Resume the article below on science networks between Central Europe and North Africa, continuing the writing from after its last sentence.

**Excerpted text**
+ + +

Experts Propose New S&T Networks Between Central Europe and North Africa

Note: This story, by Edward Lempinen of TWAS, has been edited for length and reprinted with permission. Please visit the TWAS Web site to read the full story.

Science diplomacy could help renew long-standing research and education networks linking nations Central Europe and North Africa, with broad potential benefits, high-ranking officials said at a roundtable in Budapest, Hungary, organized by the Hungarian Academy of Sciences and The World Academy of Sciences (TWAS).

Speakers at the event suggested that the regions are linked by common interests and common challenges, ranging from climate change to food production to research infrastructure. But a key question, they said, is how to adapt bonds that were strong during the Cold War to the needs and conditions of the 21st century.

 

From left: Alan I. Leshner, Adel E.T. El-Beltagy, Katalin Bogyay [Credit: Mariann Ördög, Hungarian Academy of Sciences]

From left: Alan I. Leshner, Adel E.T. El-Beltagy, Katalin Bogyay [Credit: Mariann Ördög, Hungarian Academy of Sciences]

“In the Mediterranean region as well as in parts of Europe, we are going through serious challenges related to climate change as well as food crisis and scarcity,” said Adel ElSayed Tawfik El-Beltagy, chair of the International Dryland Development Commission and president of Centre International des Hautes Etudes Agronomiques Méditerranéennes in Egypt. “We are going through a financial tsunami, which is hitting both Europe and the rest of the Mediterranean, as well as political and socio-economic changes the emerged following the Arab Spring. All of this is creating a complex and dynamic landscape where the problems are tightly coupled.

 

“If we don’t see that for Europe, the prosperity on the southern side of the Mediterranean is very important for its own security—if we don’t see the ‘we’—the future is bleak.”

Romain Murenzi, executive director of TWAS, noted that a core of countries worldwide, including some in the Southern Mediterranean, are being “left behind” as other developing nations begin to prosper.

 

Romain Murenzi, TWAS [Credit: Mariann Ördög, Hungarian Academy of Sciences]

Romain Murenzi, TWAS [Credit: Mariann Ördög, Hungarian Academy of Sciences]

“Central and Eastern Europe have a role to play,” Murenzi told a news conference during the roundtable. “They have a historical reputation for scientific excellence. During the Cold War era, you have received many science students from developing countries…I would like to see if there’s a possibility to develop a North-South network, just as many of us are building a South-South network.”

+ + +

**Provided records**
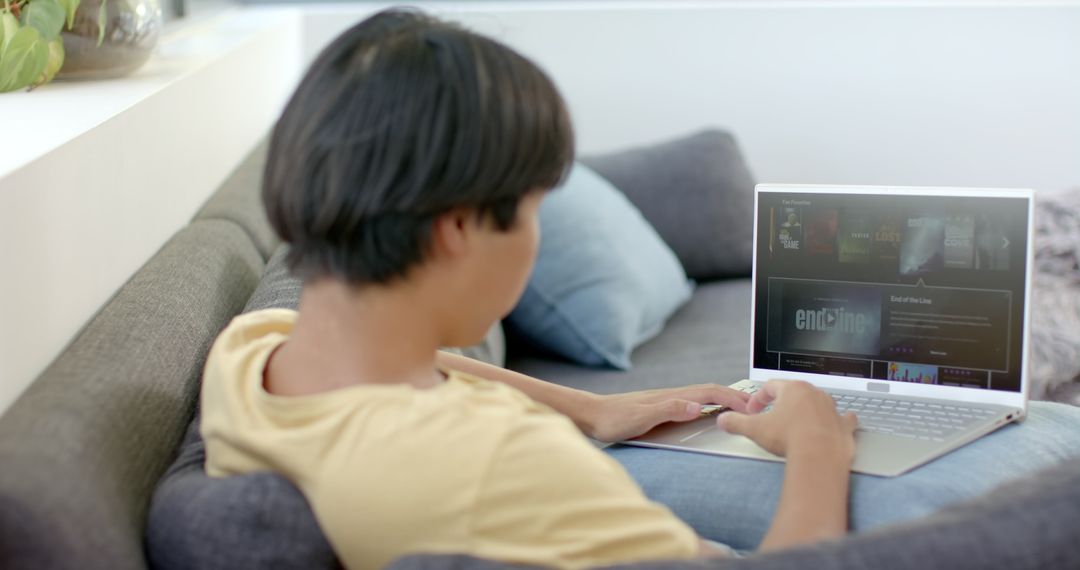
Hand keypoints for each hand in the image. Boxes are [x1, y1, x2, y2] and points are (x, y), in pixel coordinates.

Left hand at [581, 384, 750, 442]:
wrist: (591, 415)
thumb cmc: (613, 419)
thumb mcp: (641, 418)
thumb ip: (668, 411)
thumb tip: (697, 407)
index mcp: (672, 397)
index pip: (710, 393)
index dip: (733, 398)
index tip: (752, 408)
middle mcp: (672, 395)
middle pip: (710, 391)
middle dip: (735, 396)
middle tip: (756, 407)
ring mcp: (667, 400)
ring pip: (702, 396)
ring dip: (723, 400)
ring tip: (740, 409)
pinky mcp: (661, 408)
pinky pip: (692, 404)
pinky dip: (709, 406)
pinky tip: (709, 414)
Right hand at [718, 380, 856, 458]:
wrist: (819, 456)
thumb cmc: (789, 438)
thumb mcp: (754, 429)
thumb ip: (736, 423)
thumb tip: (724, 420)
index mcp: (792, 389)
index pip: (770, 387)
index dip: (758, 398)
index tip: (753, 410)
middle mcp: (814, 394)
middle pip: (795, 393)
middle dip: (783, 403)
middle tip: (774, 416)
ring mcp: (831, 408)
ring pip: (819, 403)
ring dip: (809, 410)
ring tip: (800, 422)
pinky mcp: (843, 425)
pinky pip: (843, 418)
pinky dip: (840, 420)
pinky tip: (839, 422)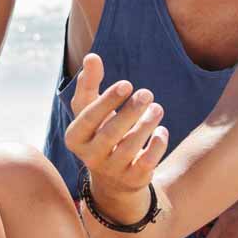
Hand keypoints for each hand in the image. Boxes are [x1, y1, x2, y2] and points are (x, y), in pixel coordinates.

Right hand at [64, 52, 166, 220]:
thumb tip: (92, 57)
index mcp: (75, 137)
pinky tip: (162, 130)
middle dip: (131, 111)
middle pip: (111, 132)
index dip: (109, 100)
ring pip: (130, 147)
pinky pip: (147, 162)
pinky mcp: (133, 180)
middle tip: (147, 93)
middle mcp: (90, 157)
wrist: (113, 178)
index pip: (89, 117)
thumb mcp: (90, 109)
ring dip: (147, 124)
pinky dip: (157, 144)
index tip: (128, 83)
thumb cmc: (99, 132)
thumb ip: (89, 83)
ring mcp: (111, 170)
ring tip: (158, 108)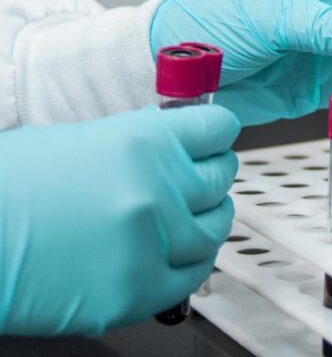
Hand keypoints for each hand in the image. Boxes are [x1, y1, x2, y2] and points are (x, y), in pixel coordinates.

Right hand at [0, 104, 239, 335]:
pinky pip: (193, 274)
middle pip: (222, 177)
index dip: (215, 134)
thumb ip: (140, 142)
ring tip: (190, 217)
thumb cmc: (10, 189)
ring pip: (216, 227)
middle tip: (197, 179)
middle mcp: (157, 189)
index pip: (218, 129)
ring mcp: (152, 242)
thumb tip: (178, 143)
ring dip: (206, 219)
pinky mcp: (139, 290)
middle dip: (210, 175)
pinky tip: (177, 253)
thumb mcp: (81, 141)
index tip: (212, 140)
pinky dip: (191, 261)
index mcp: (143, 142)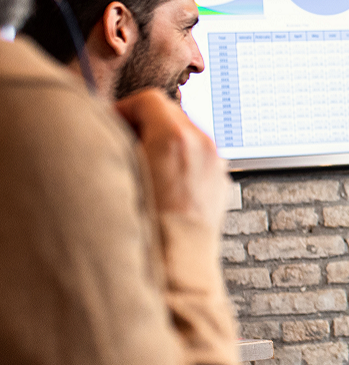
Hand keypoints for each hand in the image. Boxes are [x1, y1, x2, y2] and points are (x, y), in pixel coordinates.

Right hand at [114, 89, 226, 226]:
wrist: (177, 264)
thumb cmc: (145, 226)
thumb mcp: (120, 173)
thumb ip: (118, 141)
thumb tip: (112, 128)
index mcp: (176, 138)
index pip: (149, 99)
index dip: (125, 109)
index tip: (113, 123)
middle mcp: (203, 146)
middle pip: (171, 114)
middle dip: (145, 124)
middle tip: (123, 144)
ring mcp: (215, 164)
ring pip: (186, 135)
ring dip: (163, 142)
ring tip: (142, 169)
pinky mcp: (220, 182)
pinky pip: (198, 157)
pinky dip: (181, 160)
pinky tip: (162, 186)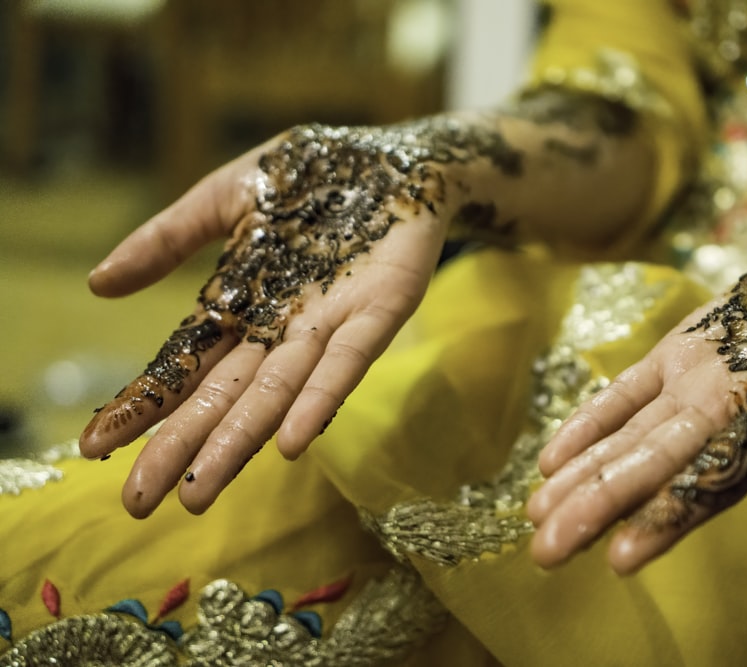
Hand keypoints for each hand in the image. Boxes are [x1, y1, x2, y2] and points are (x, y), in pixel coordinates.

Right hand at [81, 124, 454, 516]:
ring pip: (279, 393)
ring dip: (239, 441)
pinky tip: (291, 441)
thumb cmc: (310, 178)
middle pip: (225, 396)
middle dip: (183, 448)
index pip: (184, 364)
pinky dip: (320, 399)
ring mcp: (330, 325)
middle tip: (140, 504)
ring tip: (199, 492)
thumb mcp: (226, 197)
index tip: (95, 446)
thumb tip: (95, 285)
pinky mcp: (380, 311)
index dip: (145, 404)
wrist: (392, 155)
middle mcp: (280, 328)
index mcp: (240, 303)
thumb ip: (167, 239)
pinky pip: (348, 362)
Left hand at [527, 231, 746, 573]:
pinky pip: (629, 389)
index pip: (722, 478)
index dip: (674, 515)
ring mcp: (701, 382)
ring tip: (537, 515)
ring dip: (584, 475)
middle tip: (546, 549)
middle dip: (601, 506)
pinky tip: (552, 455)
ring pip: (632, 436)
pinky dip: (591, 420)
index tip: (624, 554)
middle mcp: (733, 412)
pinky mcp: (685, 349)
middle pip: (658, 467)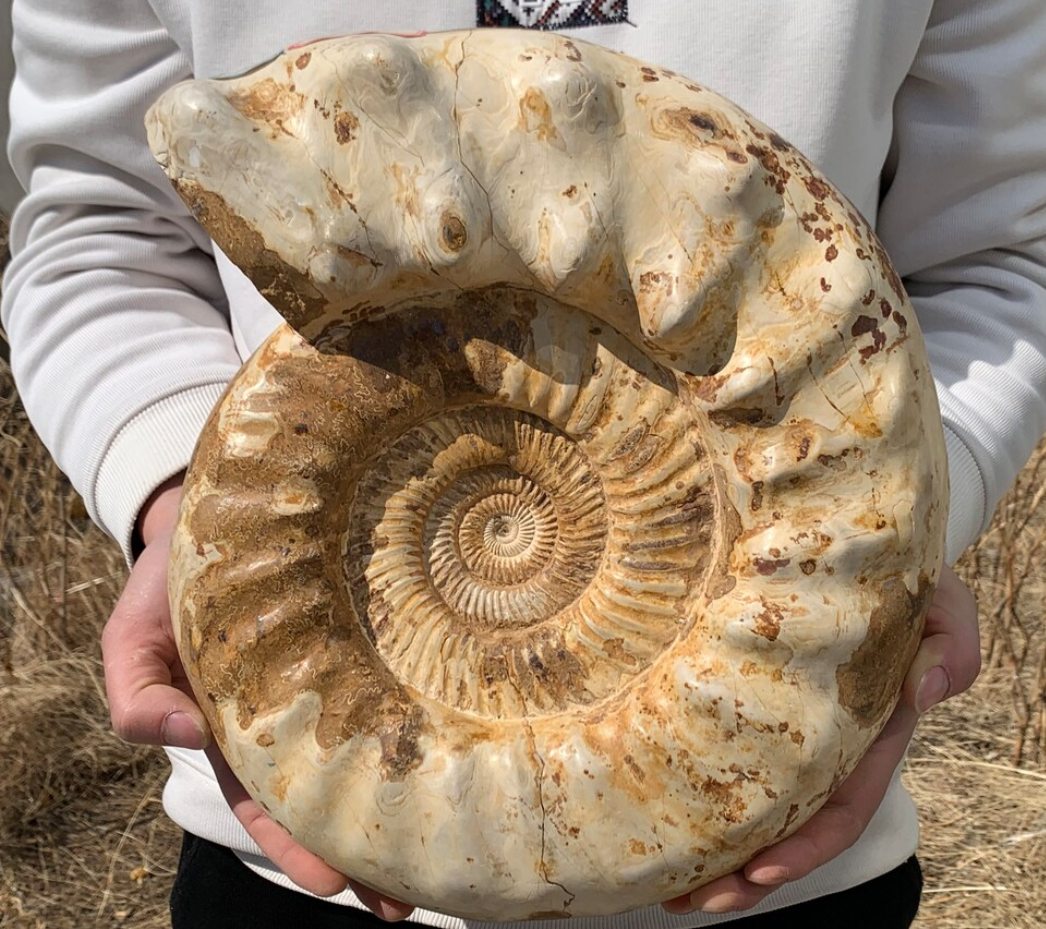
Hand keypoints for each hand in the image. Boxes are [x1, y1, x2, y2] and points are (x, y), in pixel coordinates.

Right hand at [101, 475, 414, 920]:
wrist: (210, 515)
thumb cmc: (165, 585)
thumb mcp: (132, 640)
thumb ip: (138, 696)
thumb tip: (176, 735)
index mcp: (237, 729)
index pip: (270, 804)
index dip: (299, 847)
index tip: (336, 886)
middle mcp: (294, 709)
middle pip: (334, 789)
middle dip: (364, 846)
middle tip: (408, 897)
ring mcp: (336, 669)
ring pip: (373, 739)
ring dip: (406, 789)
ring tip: (449, 842)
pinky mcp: (366, 625)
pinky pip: (394, 670)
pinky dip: (422, 706)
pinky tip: (460, 735)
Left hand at [662, 564, 979, 915]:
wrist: (861, 553)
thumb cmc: (906, 584)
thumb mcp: (945, 611)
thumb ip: (953, 651)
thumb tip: (924, 691)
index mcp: (869, 734)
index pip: (840, 808)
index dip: (804, 848)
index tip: (760, 872)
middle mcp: (826, 745)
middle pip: (787, 827)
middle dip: (745, 874)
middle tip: (693, 900)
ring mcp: (787, 729)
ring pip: (754, 806)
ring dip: (716, 853)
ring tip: (670, 889)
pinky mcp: (752, 703)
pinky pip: (727, 757)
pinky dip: (698, 795)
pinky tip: (659, 815)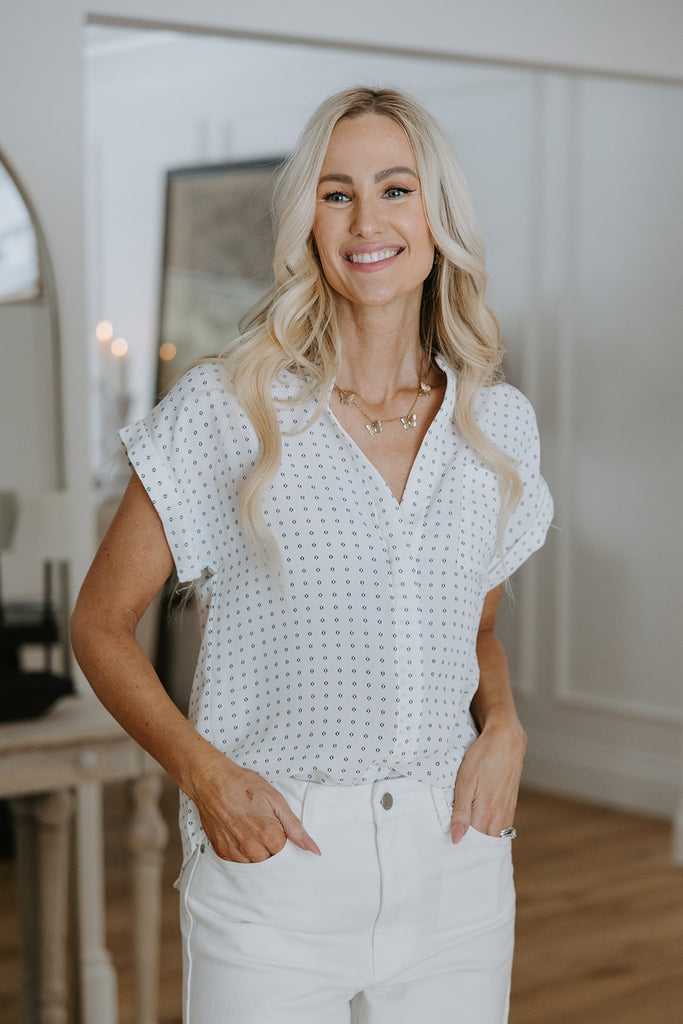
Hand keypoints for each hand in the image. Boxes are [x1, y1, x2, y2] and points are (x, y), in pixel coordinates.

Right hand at [186, 748, 320, 861]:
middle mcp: (251, 848)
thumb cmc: (245, 786)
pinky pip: (238, 863)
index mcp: (269, 835)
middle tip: (263, 827)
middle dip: (271, 848)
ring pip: (254, 864)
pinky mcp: (221, 852)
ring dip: (257, 852)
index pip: (286, 853)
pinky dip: (242, 853)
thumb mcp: (275, 800)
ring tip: (251, 830)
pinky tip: (240, 834)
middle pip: (271, 861)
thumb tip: (314, 849)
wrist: (211, 781)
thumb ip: (295, 827)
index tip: (277, 827)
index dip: (283, 838)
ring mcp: (235, 852)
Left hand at [449, 717, 525, 843]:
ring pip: (492, 837)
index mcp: (485, 815)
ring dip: (480, 839)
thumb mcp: (465, 782)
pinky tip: (479, 825)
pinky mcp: (510, 807)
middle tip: (454, 844)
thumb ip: (461, 812)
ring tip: (466, 836)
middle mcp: (499, 818)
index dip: (460, 846)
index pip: (472, 844)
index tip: (447, 848)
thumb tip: (456, 839)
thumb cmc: (483, 758)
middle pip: (483, 844)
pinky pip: (501, 828)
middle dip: (470, 846)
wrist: (506, 741)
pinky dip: (490, 830)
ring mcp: (507, 813)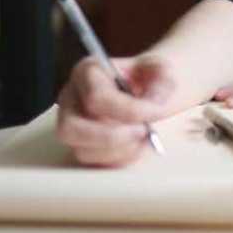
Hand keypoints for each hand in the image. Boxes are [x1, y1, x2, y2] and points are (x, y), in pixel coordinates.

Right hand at [55, 54, 177, 166]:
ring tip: (146, 137)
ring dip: (121, 150)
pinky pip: (95, 164)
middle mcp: (71, 99)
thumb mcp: (161, 68)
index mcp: (87, 71)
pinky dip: (121, 160)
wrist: (151, 88)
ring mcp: (73, 126)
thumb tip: (154, 104)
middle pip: (71, 128)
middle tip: (143, 132)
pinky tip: (140, 146)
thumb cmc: (150, 76)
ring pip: (83, 151)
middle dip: (110, 137)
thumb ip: (161, 82)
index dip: (129, 110)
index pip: (97, 97)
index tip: (157, 111)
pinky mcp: (83, 146)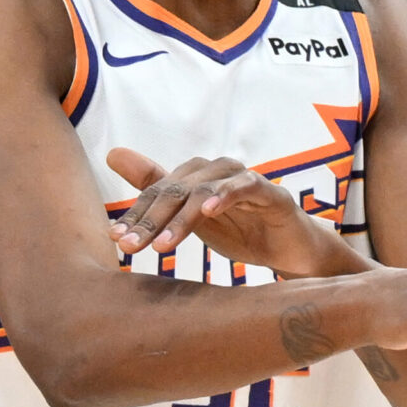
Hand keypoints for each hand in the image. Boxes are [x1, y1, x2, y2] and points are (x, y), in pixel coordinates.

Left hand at [106, 148, 353, 277]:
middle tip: (130, 246)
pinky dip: (226, 196)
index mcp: (197, 176)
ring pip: (205, 191)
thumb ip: (157, 188)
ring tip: (161, 245)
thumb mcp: (192, 217)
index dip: (136, 214)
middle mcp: (218, 170)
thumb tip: (113, 153)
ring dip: (180, 218)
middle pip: (176, 191)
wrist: (293, 252)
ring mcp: (245, 180)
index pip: (158, 192)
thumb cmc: (241, 230)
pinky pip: (246, 188)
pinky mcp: (272, 194)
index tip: (115, 238)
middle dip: (150, 220)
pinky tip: (208, 211)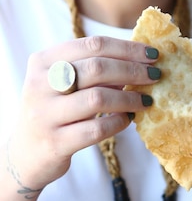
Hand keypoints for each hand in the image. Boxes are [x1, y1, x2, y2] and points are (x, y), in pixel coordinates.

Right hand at [7, 36, 159, 190]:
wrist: (26, 155)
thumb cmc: (54, 113)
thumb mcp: (62, 85)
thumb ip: (90, 71)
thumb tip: (137, 60)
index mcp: (43, 62)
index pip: (92, 45)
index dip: (127, 48)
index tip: (152, 53)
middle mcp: (41, 85)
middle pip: (97, 68)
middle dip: (132, 70)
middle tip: (156, 75)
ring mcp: (46, 115)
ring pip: (98, 99)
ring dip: (129, 98)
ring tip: (146, 100)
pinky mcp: (56, 142)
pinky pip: (96, 129)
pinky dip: (118, 122)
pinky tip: (129, 119)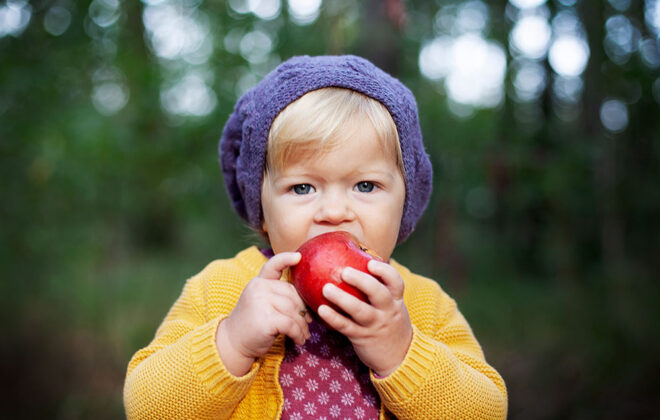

+ + +

**Response to this exercise**
The roundtable brought together nearly 50 science and policy leaders from 12 nations: Algeria, Croatia, Hungary, Egypt, Italy, Libya, Morocco, Romania, Serbia, Slovakia, Tunisia, and the United States. They met on 8 April at the Italian Institute of Culture in Budapest, under the auspices of the 2013 Italo-Hungarian International Year of Culture and Science. Important support was provided by the Italian Embassy; the Italian Ministry of Foreign Affairs; the United Nations Educational, Scientific and Cultural Organization (UNESCO); and the Swedish International Development Cooperation Agency (SIDA). IAP, the international network of more than 100 science academies, was represented at the roundtable by its co-chairman, Mohamed H.A. Hassan, who also serves as treasurer of TWAS.

Speakers included Alan Leshner, CEO of AAAS and executive publisher of the journal Science, who delivered a keynote address on the opening day, and Shirley Malcom, director of AAAS Education and Human Resources, who chaired a session on women in science.

The day-long roundtable generated extensive news coverage in Italy and Hungary. Discussions at the event ranged broadly, from the challenges confronting women in science and engineering and the role of science academies in building research to weak governance and other obstacles encountered by less developed countries as they seek to build research capacity.

For UNESCO, the focus on Africa and on women are top priorities, said Katalin Bogyay, president of the UNESCO General Conference. “We feel the empowerment of women is a very important possibility for everyone in humanity,” she said. “We need to strengthen the rights of women because there are many places were they have to fight to go to school to study, to take part in a deeper sense in science and in science diplomacy as well.”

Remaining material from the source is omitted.